When Prime Minister Mette Frederiksen announced a lockdown on March 11, 2020, the government’s rhetoric evolved into impressive clarity and an acknowledgment of uncertainty. The #FlattenTheCurve graphic (popularized by The Economist magazine a few days earlier) was used to show how an uncontrolled epidemic would strain hospitals. It created a sense of urgency and crisis, but no panic. And Frederiksen clearly recognized the uncertainty. “We are in uncharted territory in this situation,” she said. “Will we make mistakes? Yes we will. “

It could be argued that the Danish authorities dared to trust their citizens only because they knew the citizens trusted them. After all, Denmark often tops international trust studies. But I think this experience is relevant elsewhere. Research consistently shows that when faced with a disaster, people react with solidarity and not with panic. For example, a study after an earthquake in China showed that people became more willing to share resources with foreigners and do charitable work (L.-L. Rao et al. Evol. Hmm. Include. 32, 63-69; 2011). Evidence of terrorist attacks in France and elsewhere echoes the Danish experience: while political leaders lead by example, the average citizen does not turn against the rights of people from ethnic minority groups. Even during the epitome of the alleged pandemic panic – hoarding – most people waited patiently in line with their packages of toilet paper.

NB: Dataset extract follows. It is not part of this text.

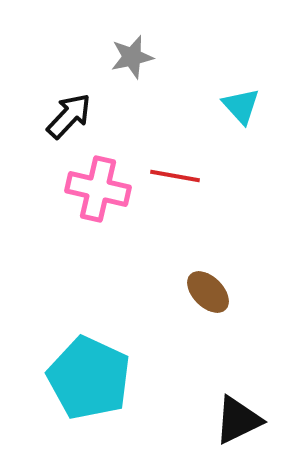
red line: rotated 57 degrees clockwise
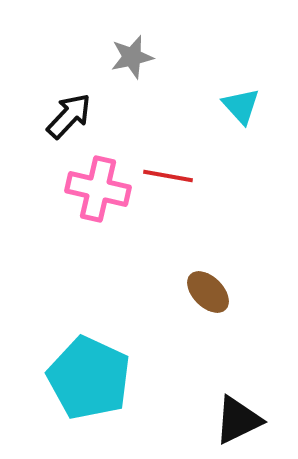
red line: moved 7 px left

The idea that the public is unable to deal effectively with the unpleasant truth thwarts the management of the pandemic. This causes authorities to communicate in self-defeating ways. My group’s research shows that messages should communicate self-efficacy: people who think they know what to do and how are likely to comply (F. Jørgensen et al. Fr. J. Health psychologist. 26, 679-696; 2021). Governments that underestimate their populations focus on what the public cannot do.

Publicly suspicious authorities also downplay negative or complicated facts. Rather than explaining emerging evidence, for example, of diminishing immunity or new variants, paternalistic authorities resort to vague assurances. Our research shows that imprecision inhibits vaccine acceptance and lowers trust in authorities (MB Petersen et al. Proc. Natl Acad. Sci. United States 118, e2024597118; 2021).

Maintaining trust is essential: it is the best indicator of vaccine acceptance and an antidote to misinformation. Danish health officials have made clear the serious, potentially fatal side effects when they suspended the use of specific vaccines, even though side effects are extremely rare. My research and that of others show that this decision – with explicit descriptions of trade-offs and effectiveness – did not undermine overall support for immunization or confidence in health authorities (KM Sønderskov et al. Day. Darling. J. 68, A03210292; 2021).

In 1997, political scientist and Nobel laureate in economics Elinor Ostrom warned that policymakers create “cynical citizens with little trust in one another” by acting without regard to people’s ability to think for themselves. themselves. Perhaps such problems persist because governments have increasingly relied on behavioral advice rooted in psychological bias research. While such research does not intend to promote the idea that populations are irrational, it routinely highlights errors in human decision-making, which can amplify views already popular among political elites.

What can be done to allay this mutual mistrust? To borrow from game theory, only the authorities can play the role of precursor. If the authorities do not dare to trust, the citizens never will.